┌─ Excerpted passage
In 1932, Kálmán Kalocsay (writing as "Peter Peneter") publicized, if he did not invent, much of the informal sexual vocabulary of Esperanto in his poem cycle Sekretaj sonetoj ("Secret Sonnets"). The poems conclude with an appendix, also set forth in verse, that defines each of the neologisms found in the poems themselves, including Esperanto roots such as fiki, "to fuck", borrowed from German; kaco, "cock" in the sense of "penis", borrowed from Italian; and piĉo, "cunt", borrowed from Slavic. One of Kalocsay's poems consists of little more than a listing of synonyms for sexual intercourse generated by the combinatory possibilities or metaphorically extended meanings of Esperanto words:

 Por la unua, dolĉa foj': deflori,
 kaj poste: nupti, karnon miksi, trui,
 seksumi, kaj koiti, kaj geĝui,
 kopuli, kohabiti kaj amori.

 Enpafi, ŝtopi, vosti, grotesplori,
 palisi, kaj bambui, kaj geglui,
 kunkuŝi, kaj interne intervjui,
 bombardi sube, mini, lanci, bori.

 Kaj broson brosi, glavon karnan ingi,
 buteron kirli, sondi, piŝti, piki,
 kamenbalai, inan ingon klingi,

 surpingli, karnon planti, truon fliki,
 la brulon per la akvotub' estingi,
 tranajli, spili, ŝargi, farĉi, fiki.

 For the first, sweet time: deflowering,
 and later: consummating, mixing flesh, holing,
 having sex, and having coitus, and experiencing pleasure with two genders,
 copulating, cohabitating and making love.

 Shooting inside, plugging, tailing, cave exploring,
 staking, and bambooing, and the gluing of two genders,
 lying together, and interviewing internally,
 bombarding below, mining, lancing, boring.

 And brushing the brush, sheathing the sword of flesh,
 churning butter, probing, pistoning, pricking,
 chimney sweeping, blading the female sheath.

 Pinning, planting flesh, mending a hole,
 extinguishing the burn with the waterhose,
 nailing, broaching, loading, stuffing, fucking.

Once a root achieves currency in Esperanto, it becomes available to all of the derivational processes of Esperanto grammar; so that fiki "to fuck" is the source for fikilo, a dildo or a penis, literally a tool (-ilo) for fucking; and for many other regularly formed words.
└─
┌─ Input data
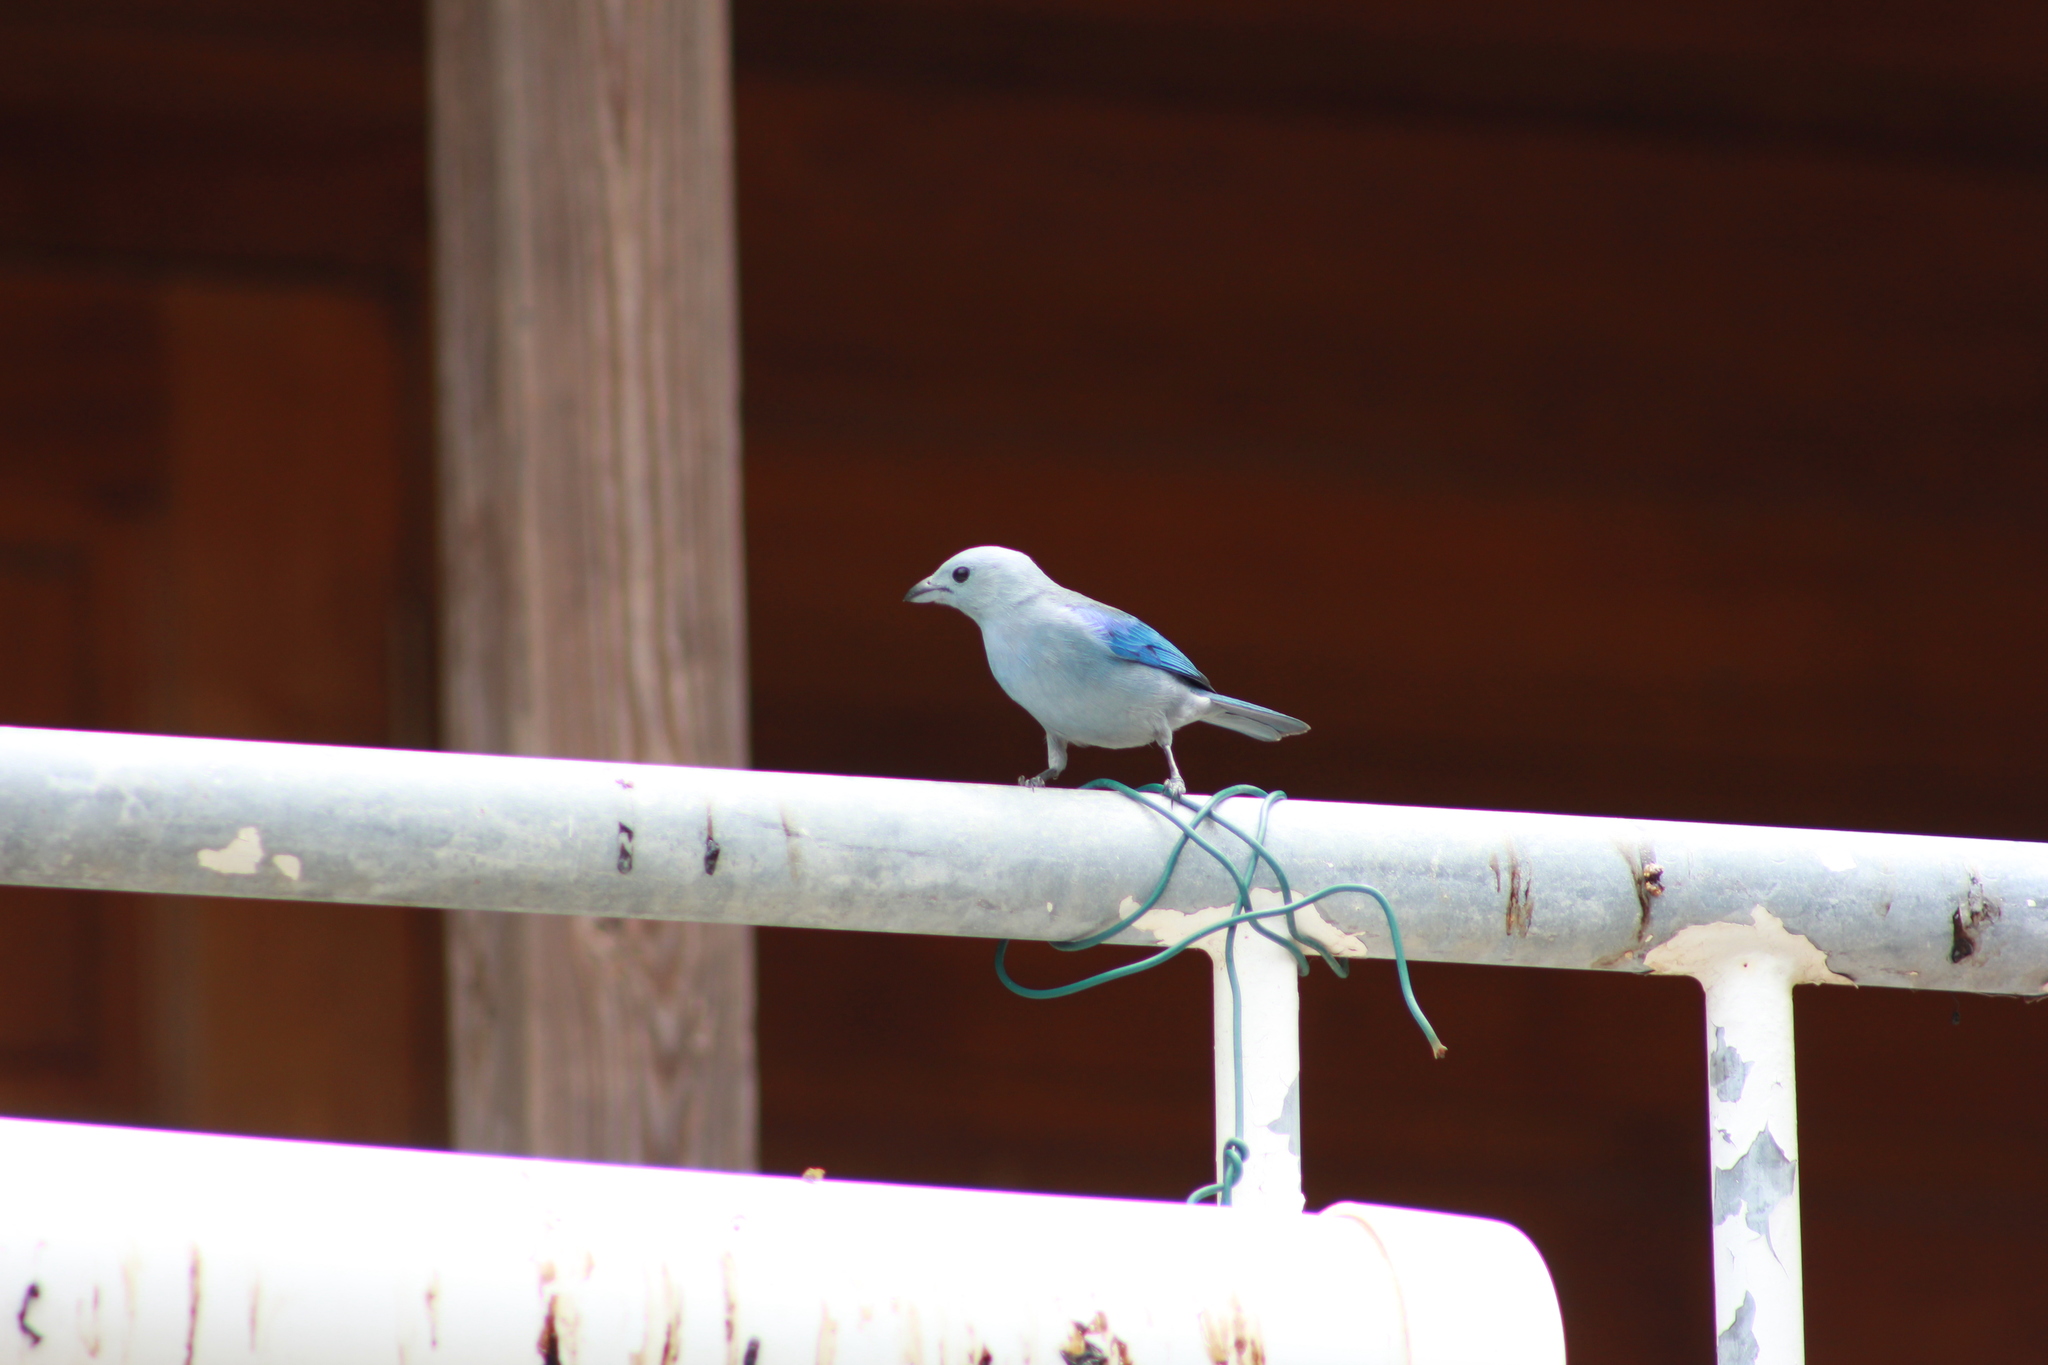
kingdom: Animalia
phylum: Chordata
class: Aves
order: Passeriformes
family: Thraupidae
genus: Thraupis
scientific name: Thraupis episcopus
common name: Blue-grey tanager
└─
Decide whether each statement below agrees with the Esperanto vocabulary passage, answering yes or no and quoting the deciding words. 1. The passage states with certainty that Kalocsay invented the informal sexual vocabulary. 2. The appendix that defines the neologisms is written in prose. 3. A root that gains currency in Esperanto becomes open to all of its grammar's derivational processes. The material is unrelated to the Esperanto vocabulary passage.

1. No: "publicized, if he did not invent"
2. No: "also set forth in verse"
3. Yes: "it becomes available to all of the derivational processes of Esperanto grammar"